You think guys don't care, but you know they really do, you'd think about: She don't know she's beautiful (Sammy Kershaw), Amazing (Josh Kelley), Beautiful Soul (Jesse McCartney)

For when you are feeling too dependent, you'll listen to: My Life (Billy Joel)

Frustrated is the only word, humming: Blame it on the Rain (Milli Vanilli)

The best dancing songs: Honky Tonk Badonkadonk (Trace Adkins), Get Low (Lil Jon and the Eastside Boyz), Like a Prayer (Madonna), Girls Just Wanna Have Fun (Cyndi Lauper)

You hear this song come on and you just have to sing it as loud as you can: Magic Carpet Ride (Steppenwolf), Old Time Rock N Roll (Bob Seger), I Love Rock N Roll (Joan Jett)

The best summer music: Crash into Me (Dave Matthews Band), Brown Eyed Girl (Van Morrison), Summer of 69 (Brian Adams), Summer Girls (LFO), 6 Pack Summer (Phil Vassar), Hot Fun in the Summertime, Miami (Will Smith)

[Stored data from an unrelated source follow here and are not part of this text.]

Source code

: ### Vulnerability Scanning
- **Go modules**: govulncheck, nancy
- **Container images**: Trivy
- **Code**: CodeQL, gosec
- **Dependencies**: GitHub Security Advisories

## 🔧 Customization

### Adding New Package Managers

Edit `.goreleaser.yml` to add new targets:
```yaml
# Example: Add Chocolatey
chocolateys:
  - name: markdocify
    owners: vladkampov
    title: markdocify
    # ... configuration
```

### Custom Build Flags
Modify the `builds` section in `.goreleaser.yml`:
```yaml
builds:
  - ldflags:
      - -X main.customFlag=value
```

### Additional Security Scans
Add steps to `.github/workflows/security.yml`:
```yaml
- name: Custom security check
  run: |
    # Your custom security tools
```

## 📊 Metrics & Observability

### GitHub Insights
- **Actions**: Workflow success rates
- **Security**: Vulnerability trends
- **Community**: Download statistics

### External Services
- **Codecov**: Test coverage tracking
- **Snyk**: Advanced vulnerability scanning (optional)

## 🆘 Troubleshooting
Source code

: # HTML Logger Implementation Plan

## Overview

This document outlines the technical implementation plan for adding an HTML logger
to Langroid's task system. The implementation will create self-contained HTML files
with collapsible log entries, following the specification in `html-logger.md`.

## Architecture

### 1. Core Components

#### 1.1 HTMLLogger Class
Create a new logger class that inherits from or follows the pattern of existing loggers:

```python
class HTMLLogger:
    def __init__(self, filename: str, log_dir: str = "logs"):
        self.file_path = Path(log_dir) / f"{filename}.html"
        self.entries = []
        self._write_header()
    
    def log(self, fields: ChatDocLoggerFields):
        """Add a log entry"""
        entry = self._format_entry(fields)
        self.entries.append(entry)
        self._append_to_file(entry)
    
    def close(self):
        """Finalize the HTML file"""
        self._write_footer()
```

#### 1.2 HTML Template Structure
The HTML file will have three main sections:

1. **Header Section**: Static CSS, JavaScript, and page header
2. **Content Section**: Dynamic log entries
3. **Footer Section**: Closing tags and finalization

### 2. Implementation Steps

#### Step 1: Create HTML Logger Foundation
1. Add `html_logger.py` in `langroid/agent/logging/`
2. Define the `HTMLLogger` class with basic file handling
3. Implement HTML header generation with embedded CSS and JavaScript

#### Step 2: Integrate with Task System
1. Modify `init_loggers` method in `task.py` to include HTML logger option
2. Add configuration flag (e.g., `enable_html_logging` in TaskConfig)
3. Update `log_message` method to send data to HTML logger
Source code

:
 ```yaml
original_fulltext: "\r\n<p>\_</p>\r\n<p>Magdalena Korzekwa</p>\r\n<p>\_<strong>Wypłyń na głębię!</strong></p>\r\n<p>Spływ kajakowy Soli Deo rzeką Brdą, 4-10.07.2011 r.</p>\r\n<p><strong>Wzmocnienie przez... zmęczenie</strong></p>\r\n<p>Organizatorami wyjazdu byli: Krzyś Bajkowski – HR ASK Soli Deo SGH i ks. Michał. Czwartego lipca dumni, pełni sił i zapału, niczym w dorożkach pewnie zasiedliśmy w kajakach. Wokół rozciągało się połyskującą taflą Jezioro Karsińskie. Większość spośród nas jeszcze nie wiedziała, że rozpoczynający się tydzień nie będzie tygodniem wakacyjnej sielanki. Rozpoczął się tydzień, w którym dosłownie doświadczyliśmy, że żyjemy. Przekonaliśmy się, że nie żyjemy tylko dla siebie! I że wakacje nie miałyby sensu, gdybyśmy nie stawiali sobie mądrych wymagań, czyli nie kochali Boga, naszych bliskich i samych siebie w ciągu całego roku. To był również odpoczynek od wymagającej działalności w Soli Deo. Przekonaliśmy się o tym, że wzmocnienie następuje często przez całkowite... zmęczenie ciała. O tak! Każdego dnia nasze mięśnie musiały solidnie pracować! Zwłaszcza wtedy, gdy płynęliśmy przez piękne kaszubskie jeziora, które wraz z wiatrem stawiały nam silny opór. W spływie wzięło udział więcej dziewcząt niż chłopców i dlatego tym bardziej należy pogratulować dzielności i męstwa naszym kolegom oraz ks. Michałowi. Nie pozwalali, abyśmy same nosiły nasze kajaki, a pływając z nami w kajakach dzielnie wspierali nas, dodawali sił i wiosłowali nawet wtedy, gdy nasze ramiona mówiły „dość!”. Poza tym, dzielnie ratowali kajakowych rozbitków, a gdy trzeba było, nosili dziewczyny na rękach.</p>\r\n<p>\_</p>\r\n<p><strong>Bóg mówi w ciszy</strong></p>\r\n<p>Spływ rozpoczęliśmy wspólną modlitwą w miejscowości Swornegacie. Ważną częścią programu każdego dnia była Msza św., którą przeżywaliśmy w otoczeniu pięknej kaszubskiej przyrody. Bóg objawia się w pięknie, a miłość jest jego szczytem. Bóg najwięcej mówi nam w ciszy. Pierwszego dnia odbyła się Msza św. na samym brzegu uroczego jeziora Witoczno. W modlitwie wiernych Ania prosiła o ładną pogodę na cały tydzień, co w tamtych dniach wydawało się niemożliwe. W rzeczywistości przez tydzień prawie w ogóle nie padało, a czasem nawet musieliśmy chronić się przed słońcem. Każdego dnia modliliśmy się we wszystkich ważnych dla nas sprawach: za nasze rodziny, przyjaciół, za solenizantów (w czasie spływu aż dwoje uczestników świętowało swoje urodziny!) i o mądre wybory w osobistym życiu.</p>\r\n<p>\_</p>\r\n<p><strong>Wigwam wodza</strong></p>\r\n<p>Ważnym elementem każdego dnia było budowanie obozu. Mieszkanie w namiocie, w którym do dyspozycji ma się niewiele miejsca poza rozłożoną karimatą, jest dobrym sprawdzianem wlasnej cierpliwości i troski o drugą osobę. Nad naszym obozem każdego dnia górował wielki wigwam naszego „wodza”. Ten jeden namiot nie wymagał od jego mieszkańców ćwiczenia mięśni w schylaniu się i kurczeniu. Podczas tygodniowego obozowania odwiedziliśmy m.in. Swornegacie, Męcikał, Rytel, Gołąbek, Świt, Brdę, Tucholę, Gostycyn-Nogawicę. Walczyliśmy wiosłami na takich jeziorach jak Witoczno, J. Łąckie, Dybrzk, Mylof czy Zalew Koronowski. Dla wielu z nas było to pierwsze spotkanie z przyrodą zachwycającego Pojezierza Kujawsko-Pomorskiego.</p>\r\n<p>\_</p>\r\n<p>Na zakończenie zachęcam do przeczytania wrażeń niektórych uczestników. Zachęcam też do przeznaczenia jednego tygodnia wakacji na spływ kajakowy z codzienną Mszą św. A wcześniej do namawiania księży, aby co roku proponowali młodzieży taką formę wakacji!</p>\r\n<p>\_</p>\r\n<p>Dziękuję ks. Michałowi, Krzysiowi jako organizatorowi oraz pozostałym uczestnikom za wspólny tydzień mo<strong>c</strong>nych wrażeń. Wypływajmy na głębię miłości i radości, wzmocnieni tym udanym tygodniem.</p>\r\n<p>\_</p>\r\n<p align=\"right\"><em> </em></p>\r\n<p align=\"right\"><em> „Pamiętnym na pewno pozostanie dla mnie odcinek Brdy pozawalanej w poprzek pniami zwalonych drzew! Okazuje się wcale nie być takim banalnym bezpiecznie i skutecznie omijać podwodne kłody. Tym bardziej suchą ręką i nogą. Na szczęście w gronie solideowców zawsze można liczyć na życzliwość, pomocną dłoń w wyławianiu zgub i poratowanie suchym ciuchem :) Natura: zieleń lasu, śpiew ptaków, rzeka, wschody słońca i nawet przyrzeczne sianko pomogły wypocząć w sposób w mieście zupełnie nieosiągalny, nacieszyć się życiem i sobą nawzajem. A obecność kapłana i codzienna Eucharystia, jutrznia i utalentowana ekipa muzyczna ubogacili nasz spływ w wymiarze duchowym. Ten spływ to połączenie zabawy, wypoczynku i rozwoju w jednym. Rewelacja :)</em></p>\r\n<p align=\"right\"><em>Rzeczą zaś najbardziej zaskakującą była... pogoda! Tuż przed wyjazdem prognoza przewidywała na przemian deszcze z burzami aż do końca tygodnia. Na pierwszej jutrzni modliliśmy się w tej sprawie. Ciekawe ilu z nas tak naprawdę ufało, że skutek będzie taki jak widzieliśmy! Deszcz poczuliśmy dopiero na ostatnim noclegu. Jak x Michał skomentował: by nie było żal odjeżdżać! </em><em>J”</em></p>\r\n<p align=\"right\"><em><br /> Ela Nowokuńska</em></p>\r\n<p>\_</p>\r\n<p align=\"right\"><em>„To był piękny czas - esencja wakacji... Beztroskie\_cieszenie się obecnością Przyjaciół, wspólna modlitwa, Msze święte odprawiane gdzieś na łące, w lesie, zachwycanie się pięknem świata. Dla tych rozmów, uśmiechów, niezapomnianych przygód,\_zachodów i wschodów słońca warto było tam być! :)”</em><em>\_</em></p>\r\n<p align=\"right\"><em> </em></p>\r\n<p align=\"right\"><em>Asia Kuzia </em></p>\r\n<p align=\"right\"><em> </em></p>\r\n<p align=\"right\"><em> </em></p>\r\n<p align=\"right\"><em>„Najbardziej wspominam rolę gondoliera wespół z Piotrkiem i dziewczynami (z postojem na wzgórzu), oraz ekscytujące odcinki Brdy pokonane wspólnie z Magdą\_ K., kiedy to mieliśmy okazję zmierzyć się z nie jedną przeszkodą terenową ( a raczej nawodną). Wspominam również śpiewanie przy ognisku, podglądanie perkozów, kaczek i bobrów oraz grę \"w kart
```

Well now that I just spent forever doing that . . . that's ok though I enjoyed it even if reading it is a bore for everyone else.
Work still has the same old drama. Today we had an in-service after work that they didn't even tell us about until like noon today. Way to assume that we have no lives outside of work. The in-service was all about dealing with sexually reactive kids and what's normal development and what's not. We discussed what we should do when we catch kids playing with themselves and what not. We actually used a lot more explicit language but I figured I shouldn't do that in my journal.
I also got a call from Whitey saying that one of the kids that had moved on because he was out of control was brought back to the house last night . . . supposedly it's just a temporary 24 hour thing till they find out what to do with him . . . but we'll see.
So tomorrow should be another long day, plus we have our for real meetings tomorrow after work. Yay! (read as much sarcasm into that as you can)
Lou Lou is driving me CRAZY currently. She's randomly being REALLY bad tonight. I put her away cause she won't stop chewing stuff up - so now she's chewing up her pillow.
It's only 9:00 but I'm super tired so I think that I'm going to head off to bed. I bought the book "3 Nights in August" and I'm pretty excited to read it so maybe I'll do that until it puts me to sleep. I'm ready for the weekend again.